What you need to do
Repeat every entry word for word, skipping the pictures.

###

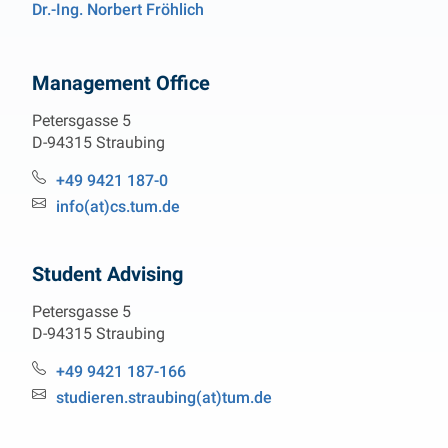
Dr.-Ing. Norbert Fröhlich
Management Office
Petersgasse 5
D-94315 Straubing
Phone:
+49 9421 187-0
Email:
info(at)cs.tum.de
Student Advising
Petersgasse 5
D-94315 Straubing
Phone:
+49 9421 187-166
Email:
studieren.straubing(at)tum.de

###

Solution
Dr.-Ing. Norbert Fröhlich
Management Office
Petersgasse 5
D-94315 Straubing
Phone:
+49 9421 187-0
Email:
info(at)cs.tum.de
Student Advising
Petersgasse 5
D-94315 Straubing
Phone:
+49 9421 187-166
Email:
studieren.straubing(at)tum.de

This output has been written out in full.